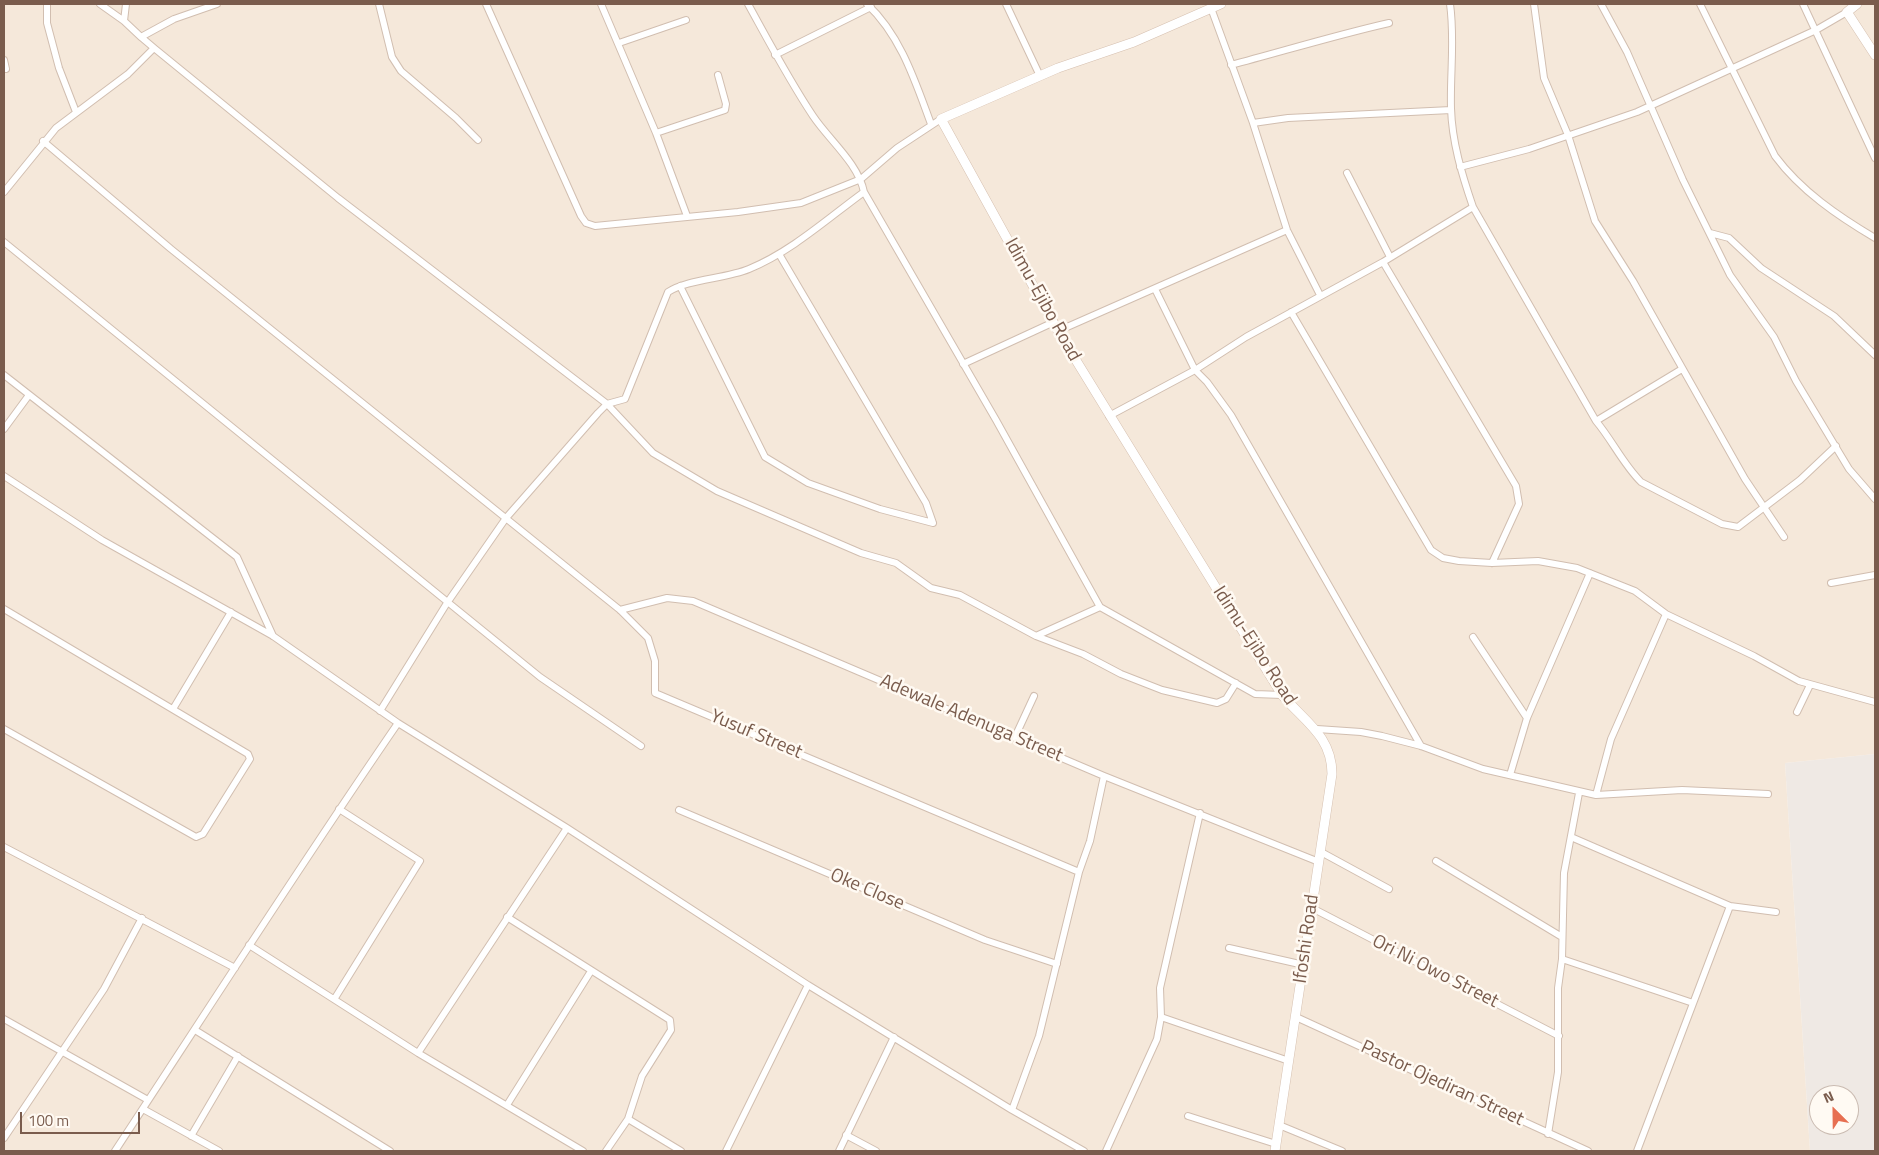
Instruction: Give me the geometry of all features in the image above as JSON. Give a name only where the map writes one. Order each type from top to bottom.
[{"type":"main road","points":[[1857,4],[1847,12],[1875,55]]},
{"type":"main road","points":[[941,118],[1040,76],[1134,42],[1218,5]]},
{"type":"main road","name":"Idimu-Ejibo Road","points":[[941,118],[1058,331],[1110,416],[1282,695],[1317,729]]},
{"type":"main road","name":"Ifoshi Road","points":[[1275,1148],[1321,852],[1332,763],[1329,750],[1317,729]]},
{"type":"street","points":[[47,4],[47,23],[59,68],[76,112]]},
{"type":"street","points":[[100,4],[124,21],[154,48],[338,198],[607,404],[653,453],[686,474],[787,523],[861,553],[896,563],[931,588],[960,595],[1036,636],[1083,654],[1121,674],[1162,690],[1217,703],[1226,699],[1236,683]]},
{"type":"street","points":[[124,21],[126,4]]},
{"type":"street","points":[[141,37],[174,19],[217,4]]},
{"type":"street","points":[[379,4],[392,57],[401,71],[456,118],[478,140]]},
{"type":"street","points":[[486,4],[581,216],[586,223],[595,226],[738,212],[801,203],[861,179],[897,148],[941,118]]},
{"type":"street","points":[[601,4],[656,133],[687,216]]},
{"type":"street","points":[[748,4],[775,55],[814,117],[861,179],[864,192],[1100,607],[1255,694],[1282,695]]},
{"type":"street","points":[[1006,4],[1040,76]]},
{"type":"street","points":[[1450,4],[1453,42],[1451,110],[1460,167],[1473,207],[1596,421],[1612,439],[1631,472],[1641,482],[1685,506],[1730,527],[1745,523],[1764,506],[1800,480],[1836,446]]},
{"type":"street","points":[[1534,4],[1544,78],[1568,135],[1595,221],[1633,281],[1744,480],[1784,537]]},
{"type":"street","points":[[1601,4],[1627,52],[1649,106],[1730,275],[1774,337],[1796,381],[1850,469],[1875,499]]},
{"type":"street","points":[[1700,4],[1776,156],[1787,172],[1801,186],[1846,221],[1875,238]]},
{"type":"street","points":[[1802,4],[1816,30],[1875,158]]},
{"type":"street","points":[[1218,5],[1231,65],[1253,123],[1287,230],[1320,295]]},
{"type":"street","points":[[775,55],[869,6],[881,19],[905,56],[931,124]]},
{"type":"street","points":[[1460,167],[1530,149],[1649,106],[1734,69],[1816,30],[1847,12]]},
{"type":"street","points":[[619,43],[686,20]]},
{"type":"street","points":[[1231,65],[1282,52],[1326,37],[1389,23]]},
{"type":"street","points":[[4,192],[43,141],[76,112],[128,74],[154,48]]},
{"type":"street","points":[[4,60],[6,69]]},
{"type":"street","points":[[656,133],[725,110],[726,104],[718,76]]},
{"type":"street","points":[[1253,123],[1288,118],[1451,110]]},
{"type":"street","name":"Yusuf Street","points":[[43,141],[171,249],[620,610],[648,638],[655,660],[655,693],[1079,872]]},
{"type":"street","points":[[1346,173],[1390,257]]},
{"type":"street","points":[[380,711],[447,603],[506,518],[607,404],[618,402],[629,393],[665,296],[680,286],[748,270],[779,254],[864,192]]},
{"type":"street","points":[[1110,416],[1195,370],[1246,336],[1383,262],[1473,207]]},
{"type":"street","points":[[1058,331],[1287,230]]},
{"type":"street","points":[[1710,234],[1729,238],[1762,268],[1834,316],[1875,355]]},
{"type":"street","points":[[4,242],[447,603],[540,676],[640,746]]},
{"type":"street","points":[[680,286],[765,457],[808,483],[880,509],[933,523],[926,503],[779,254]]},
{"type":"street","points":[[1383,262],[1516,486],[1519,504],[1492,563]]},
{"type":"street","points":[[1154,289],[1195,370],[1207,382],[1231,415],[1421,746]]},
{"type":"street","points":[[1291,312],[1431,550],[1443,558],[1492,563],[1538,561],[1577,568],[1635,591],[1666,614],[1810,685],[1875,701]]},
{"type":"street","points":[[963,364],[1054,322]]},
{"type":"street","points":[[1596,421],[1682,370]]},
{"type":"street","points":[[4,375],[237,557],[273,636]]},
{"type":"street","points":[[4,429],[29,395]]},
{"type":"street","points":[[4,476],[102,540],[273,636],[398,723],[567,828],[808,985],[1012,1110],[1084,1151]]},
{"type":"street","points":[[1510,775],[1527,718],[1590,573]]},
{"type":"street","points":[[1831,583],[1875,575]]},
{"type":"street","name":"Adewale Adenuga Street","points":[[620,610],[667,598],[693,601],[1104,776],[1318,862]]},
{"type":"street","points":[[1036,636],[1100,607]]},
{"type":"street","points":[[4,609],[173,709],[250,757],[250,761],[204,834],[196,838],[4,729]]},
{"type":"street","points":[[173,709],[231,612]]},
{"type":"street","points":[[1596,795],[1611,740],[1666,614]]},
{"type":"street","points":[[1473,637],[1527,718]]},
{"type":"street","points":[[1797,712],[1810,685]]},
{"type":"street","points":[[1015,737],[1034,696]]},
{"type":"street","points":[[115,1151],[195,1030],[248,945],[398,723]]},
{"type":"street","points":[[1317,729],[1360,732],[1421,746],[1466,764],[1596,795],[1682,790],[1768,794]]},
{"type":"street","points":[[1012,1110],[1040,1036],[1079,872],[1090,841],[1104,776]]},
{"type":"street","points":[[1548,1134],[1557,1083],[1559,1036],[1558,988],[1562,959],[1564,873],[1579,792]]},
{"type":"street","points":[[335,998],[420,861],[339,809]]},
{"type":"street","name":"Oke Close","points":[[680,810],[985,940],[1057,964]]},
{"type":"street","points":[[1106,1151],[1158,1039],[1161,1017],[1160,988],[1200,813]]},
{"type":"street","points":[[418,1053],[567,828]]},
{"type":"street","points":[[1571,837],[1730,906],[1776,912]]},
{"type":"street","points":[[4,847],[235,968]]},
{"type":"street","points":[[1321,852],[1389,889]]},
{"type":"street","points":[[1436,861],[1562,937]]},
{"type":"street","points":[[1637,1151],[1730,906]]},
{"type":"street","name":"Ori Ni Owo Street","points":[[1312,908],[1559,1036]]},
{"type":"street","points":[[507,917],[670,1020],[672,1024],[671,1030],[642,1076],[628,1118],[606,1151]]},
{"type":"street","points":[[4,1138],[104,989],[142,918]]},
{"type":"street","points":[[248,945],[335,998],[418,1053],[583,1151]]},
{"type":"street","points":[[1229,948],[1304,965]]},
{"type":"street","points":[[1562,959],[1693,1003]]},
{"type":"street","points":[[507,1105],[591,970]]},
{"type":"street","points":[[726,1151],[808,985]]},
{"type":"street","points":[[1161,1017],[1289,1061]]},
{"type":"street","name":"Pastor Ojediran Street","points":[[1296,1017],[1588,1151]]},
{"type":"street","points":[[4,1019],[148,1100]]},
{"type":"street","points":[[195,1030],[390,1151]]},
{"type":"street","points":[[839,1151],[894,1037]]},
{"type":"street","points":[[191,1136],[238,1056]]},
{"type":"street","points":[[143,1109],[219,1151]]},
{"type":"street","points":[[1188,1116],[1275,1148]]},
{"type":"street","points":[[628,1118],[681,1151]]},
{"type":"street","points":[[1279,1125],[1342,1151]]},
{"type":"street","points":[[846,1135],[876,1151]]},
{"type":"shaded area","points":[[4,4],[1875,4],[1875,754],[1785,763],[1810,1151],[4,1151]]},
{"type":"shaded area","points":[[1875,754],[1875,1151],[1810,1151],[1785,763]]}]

• **Exercise requirements**
Each line above is to be transcribed exactly, though its pictures are not.

• **Result of this task**
Instruction: Give me the geometry of all features in the image above as JSON. Give a name only where the map writes one. Order each type from top to bottom.
[{"type":"main road","points":[[1857,4],[1847,12],[1875,55]]},
{"type":"main road","points":[[941,118],[1040,76],[1134,42],[1218,5]]},
{"type":"main road","name":"Idimu-Ejibo Road","points":[[941,118],[1058,331],[1110,416],[1282,695],[1317,729]]},
{"type":"main road","name":"Ifoshi Road","points":[[1275,1148],[1321,852],[1332,763],[1329,750],[1317,729]]},
{"type":"street","points":[[47,4],[47,23],[59,68],[76,112]]},
{"type":"street","points":[[100,4],[124,21],[154,48],[338,198],[607,404],[653,453],[686,474],[787,523],[861,553],[896,563],[931,588],[960,595],[1036,636],[1083,654],[1121,674],[1162,690],[1217,703],[1226,699],[1236,683]]},
{"type":"street","points":[[124,21],[126,4]]},
{"type":"street","points":[[141,37],[174,19],[217,4]]},
{"type":"street","points":[[379,4],[392,57],[401,71],[456,118],[478,140]]},
{"type":"street","points":[[486,4],[581,216],[586,223],[595,226],[738,212],[801,203],[861,179],[897,148],[941,118]]},
{"type":"street","points":[[601,4],[656,133],[687,216]]},
{"type":"street","points":[[748,4],[775,55],[814,117],[861,179],[864,192],[1100,607],[1255,694],[1282,695]]},
{"type":"street","points":[[1006,4],[1040,76]]},
{"type":"street","points":[[1450,4],[1453,42],[1451,110],[1460,167],[1473,207],[1596,421],[1612,439],[1631,472],[1641,482],[1685,506],[1730,527],[1745,523],[1764,506],[1800,480],[1836,446]]},
{"type":"street","points":[[1534,4],[1544,78],[1568,135],[1595,221],[1633,281],[1744,480],[1784,537]]},
{"type":"street","points":[[1601,4],[1627,52],[1649,106],[1730,275],[1774,337],[1796,381],[1850,469],[1875,499]]},
{"type":"street","points":[[1700,4],[1776,156],[1787,172],[1801,186],[1846,221],[1875,238]]},
{"type":"street","points":[[1802,4],[1816,30],[1875,158]]},
{"type":"street","points":[[1218,5],[1231,65],[1253,123],[1287,230],[1320,295]]},
{"type":"street","points":[[775,55],[869,6],[881,19],[905,56],[931,124]]},
{"type":"street","points":[[1460,167],[1530,149],[1649,106],[1734,69],[1816,30],[1847,12]]},
{"type":"street","points":[[619,43],[686,20]]},
{"type":"street","points":[[1231,65],[1282,52],[1326,37],[1389,23]]},
{"type":"street","points":[[4,192],[43,141],[76,112],[128,74],[154,48]]},
{"type":"street","points":[[4,60],[6,69]]},
{"type":"street","points":[[656,133],[725,110],[726,104],[718,76]]},
{"type":"street","points":[[1253,123],[1288,118],[1451,110]]},
{"type":"street","name":"Yusuf Street","points":[[43,141],[171,249],[620,610],[648,638],[655,660],[655,693],[1079,872]]},
{"type":"street","points":[[1346,173],[1390,257]]},
{"type":"street","points":[[380,711],[447,603],[506,518],[607,404],[618,402],[629,393],[665,296],[680,286],[748,270],[779,254],[864,192]]},
{"type":"street","points":[[1110,416],[1195,370],[1246,336],[1383,262],[1473,207]]},
{"type":"street","points":[[1058,331],[1287,230]]},
{"type":"street","points":[[1710,234],[1729,238],[1762,268],[1834,316],[1875,355]]},
{"type":"street","points":[[4,242],[447,603],[540,676],[640,746]]},
{"type":"street","points":[[680,286],[765,457],[808,483],[880,509],[933,523],[926,503],[779,254]]},
{"type":"street","points":[[1383,262],[1516,486],[1519,504],[1492,563]]},
{"type":"street","points":[[1154,289],[1195,370],[1207,382],[1231,415],[1421,746]]},
{"type":"street","points":[[1291,312],[1431,550],[1443,558],[1492,563],[1538,561],[1577,568],[1635,591],[1666,614],[1810,685],[1875,701]]},
{"type":"street","points":[[963,364],[1054,322]]},
{"type":"street","points":[[1596,421],[1682,370]]},
{"type":"street","points":[[4,375],[237,557],[273,636]]},
{"type":"street","points":[[4,429],[29,395]]},
{"type":"street","points":[[4,476],[102,540],[273,636],[398,723],[567,828],[808,985],[1012,1110],[1084,1151]]},
{"type":"street","points":[[1510,775],[1527,718],[1590,573]]},
{"type":"street","points":[[1831,583],[1875,575]]},
{"type":"street","name":"Adewale Adenuga Street","points":[[620,610],[667,598],[693,601],[1104,776],[1318,862]]},
{"type":"street","points":[[1036,636],[1100,607]]},
{"type":"street","points":[[4,609],[173,709],[250,757],[250,761],[204,834],[196,838],[4,729]]},
{"type":"street","points":[[173,709],[231,612]]},
{"type":"street","points":[[1596,795],[1611,740],[1666,614]]},
{"type":"street","points":[[1473,637],[1527,718]]},
{"type":"street","points":[[1797,712],[1810,685]]},
{"type":"street","points":[[1015,737],[1034,696]]},
{"type":"street","points":[[115,1151],[195,1030],[248,945],[398,723]]},
{"type":"street","points":[[1317,729],[1360,732],[1421,746],[1466,764],[1596,795],[1682,790],[1768,794]]},
{"type":"street","points":[[1012,1110],[1040,1036],[1079,872],[1090,841],[1104,776]]},
{"type":"street","points":[[1548,1134],[1557,1083],[1559,1036],[1558,988],[1562,959],[1564,873],[1579,792]]},
{"type":"street","points":[[335,998],[420,861],[339,809]]},
{"type":"street","name":"Oke Close","points":[[680,810],[985,940],[1057,964]]},
{"type":"street","points":[[1106,1151],[1158,1039],[1161,1017],[1160,988],[1200,813]]},
{"type":"street","points":[[418,1053],[567,828]]},
{"type":"street","points":[[1571,837],[1730,906],[1776,912]]},
{"type":"street","points":[[4,847],[235,968]]},
{"type":"street","points":[[1321,852],[1389,889]]},
{"type":"street","points":[[1436,861],[1562,937]]},
{"type":"street","points":[[1637,1151],[1730,906]]},
{"type":"street","name":"Ori Ni Owo Street","points":[[1312,908],[1559,1036]]},
{"type":"street","points":[[507,917],[670,1020],[672,1024],[671,1030],[642,1076],[628,1118],[606,1151]]},
{"type":"street","points":[[4,1138],[104,989],[142,918]]},
{"type":"street","points":[[248,945],[335,998],[418,1053],[583,1151]]},
{"type":"street","points":[[1229,948],[1304,965]]},
{"type":"street","points":[[1562,959],[1693,1003]]},
{"type":"street","points":[[507,1105],[591,970]]},
{"type":"street","points":[[726,1151],[808,985]]},
{"type":"street","points":[[1161,1017],[1289,1061]]},
{"type":"street","name":"Pastor Ojediran Street","points":[[1296,1017],[1588,1151]]},
{"type":"street","points":[[4,1019],[148,1100]]},
{"type":"street","points":[[195,1030],[390,1151]]},
{"type":"street","points":[[839,1151],[894,1037]]},
{"type":"street","points":[[191,1136],[238,1056]]},
{"type":"street","points":[[143,1109],[219,1151]]},
{"type":"street","points":[[1188,1116],[1275,1148]]},
{"type":"street","points":[[628,1118],[681,1151]]},
{"type":"street","points":[[1279,1125],[1342,1151]]},
{"type":"street","points":[[846,1135],[876,1151]]},
{"type":"shaded area","points":[[4,4],[1875,4],[1875,754],[1785,763],[1810,1151],[4,1151]]},
{"type":"shaded area","points":[[1875,754],[1875,1151],[1810,1151],[1785,763]]}]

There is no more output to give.